I can't imagine this setup will get more than 1 token per second. I would love t...

thomquaid · 2025-02-01T11:51:48 1738410708

It says 4.25 TPS in the first para.

ricardobeat · 2025-02-01T11:54:44 1738410884

Honest mistake. Some people think HN is just a series of short tweets and haven’t realized they are links yet!

4ndrewl · 2025-02-01T12:56:57 1738414617

It's the modern way. Why read when you can just imagine facts straight out of your own brain.

plagiarist · 2025-02-01T14:53:11 1738421591

I agree but also found your comment funny in the context of LLMs. People love getting facts straight out of their models.

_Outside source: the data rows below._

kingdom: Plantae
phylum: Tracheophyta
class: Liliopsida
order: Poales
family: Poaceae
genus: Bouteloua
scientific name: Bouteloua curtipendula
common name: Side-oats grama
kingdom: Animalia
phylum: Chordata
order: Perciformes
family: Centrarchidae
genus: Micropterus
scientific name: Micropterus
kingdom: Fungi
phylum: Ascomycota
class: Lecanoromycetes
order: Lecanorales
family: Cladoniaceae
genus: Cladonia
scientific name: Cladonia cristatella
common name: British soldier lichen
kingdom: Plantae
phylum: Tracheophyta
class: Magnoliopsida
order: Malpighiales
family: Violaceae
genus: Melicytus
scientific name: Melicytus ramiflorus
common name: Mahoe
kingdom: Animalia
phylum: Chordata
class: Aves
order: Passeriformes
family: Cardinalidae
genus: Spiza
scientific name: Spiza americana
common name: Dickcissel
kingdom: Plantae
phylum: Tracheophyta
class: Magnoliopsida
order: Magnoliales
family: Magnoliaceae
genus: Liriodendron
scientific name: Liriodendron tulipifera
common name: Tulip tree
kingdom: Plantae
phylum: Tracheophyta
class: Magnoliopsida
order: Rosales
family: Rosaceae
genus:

thomquaid · 2025-02-01T11:59:25 1738411165

4.25 is enough tps for a lot of use cases.

weatherlight · 2025-02-01T11:59:56 1738411196

That's still pretty slow, considering there's that "thinking" phase.

thomquaid · 2025-02-01T12:02:03 1738411323

True, but 4.25 is the number we all want to know.

october8140 · 2025-02-01T11:59:36 1738411176

You can get 1t/s on a raspberry pi.

klohto · 2025-02-01T12:06:28 1738411588

this has nothing to do with the full 671B and the ollama models are distilled qwen2.5

thomquaid · 2025-02-01T12:18:19 1738412299

I appreciate both of these comments, thank you both.